Last year, we saw what can happen when a superior team allows an opponent to hang around. After winning the first three games of their first-round series against the Raptors, the Sixers dropped Games 4 and 5 and then saw Joel Embiid suffer a concussion in Game 6. By the time the big man returned to the court in Game 3 of the conference semifinals, the Heat were two wins away from eliminating them.

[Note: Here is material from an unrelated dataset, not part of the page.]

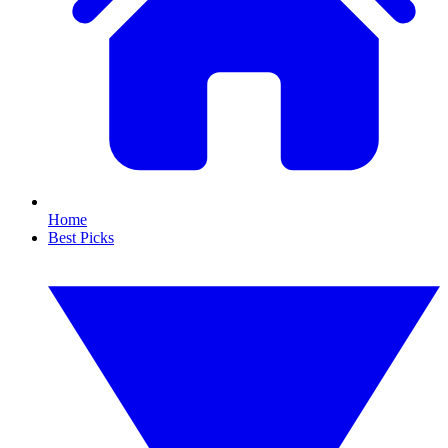
Home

Granted, injuries are just as liable to happen in Game 3 or Game 4 as they are in Games 5, 6, or 7. Even before Embiid took that blow to the head from Pascal Siakam at the end of Game 6, he’d already suffered a thumb injury that impacted his ability to shoot and might have hampered the Sixers in the following round. The year before, the Sixers were up, 3-0, on the Wizards when Embiid injured his knee in the first half of Game 4. For a team that is built around a singularly impactful player who regularly incurs singularly copious amounts of impact, bad things can happen at any time. But the fact remains: every additional game is an additional 48 minutes of risk incurred.

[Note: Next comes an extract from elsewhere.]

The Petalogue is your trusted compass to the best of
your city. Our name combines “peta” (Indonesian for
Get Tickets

Besides, the benefits of a short series are greater than sheer probability. This is the Load Management Era. In the playoffs, there’s only one way to lighten one’s load. In each of the last three seasons, the eventual Eastern Conference champion has gotten to the second round in the minimum number of games. Last year, the Celtics’ first-round sweep of the Nets earned them five days of rest before a semifinals series against the Bucks that ended up going seven. Meanwhile, Milwaukee cost itself an extra two days of rest and preparation by losing to Chicago in Game 2 of its opening series.

Two years ago, when Milwaukee outlasted Brooklyn in the second round, it was the Bucks who were operating on an extra three days of rest after sweeping the Heat in the first round.

In both of those examples, it was the better-rested team that finished the series the strongest: Boston won three of the last four games against the Bucks in 2022, while Milwaukee won four of the last five against the Nets in 2021.

Did the extra rest actually make a difference? Who knows. But for this year’s Sixers, it can absolutely make a difference.

» READ MORE: Facing double teams at every turn, Joel Embiid is happy to facilitate and ‘play the right way’

“We can’t look ahead,” said Sixers guard Tyrese Maxey, who scored 33 points in Game 2 as the Sixers overcame a five-point halftime deficit to beat the Nets, 96-84, in Game 2. “We just talked about it, the next game up is the most important one. The main goal is to win four games. You always hope you can win them as quick as possible. Just get it done. That’s what we’re trying to do.”

There should be an extra level of urgency from the Sixers as they look across the Eastern Conference and see Boston cruising toward a quick ousting of the Hawks. The second-seeded Celtics have outscored Atlanta by a combined 42 points in the first halves of their first two wins in the series, with sixth-year guard Derrick White averaging 25 points on 18-of-29 shooting in Games 1 and 2. The Sixers are well aware of the dimension that White has brought to the Celtics since they acquired him at last year’s trade deadline. The last three times they’ve faced him this season, he’s averaged 21 points and a +12 plus/minus.

If they beat Boston, the Sixers will earn the right to do it all again against either Milwaukee or Miami. Together, those three teams represent the Eastern Conference’s last three NBA Finals participants, and two of the last three teams to knock the Sixers out of the playoffs.

That’s a tough road. Only one mindset will suffice. Win the battle and prepare for the real war.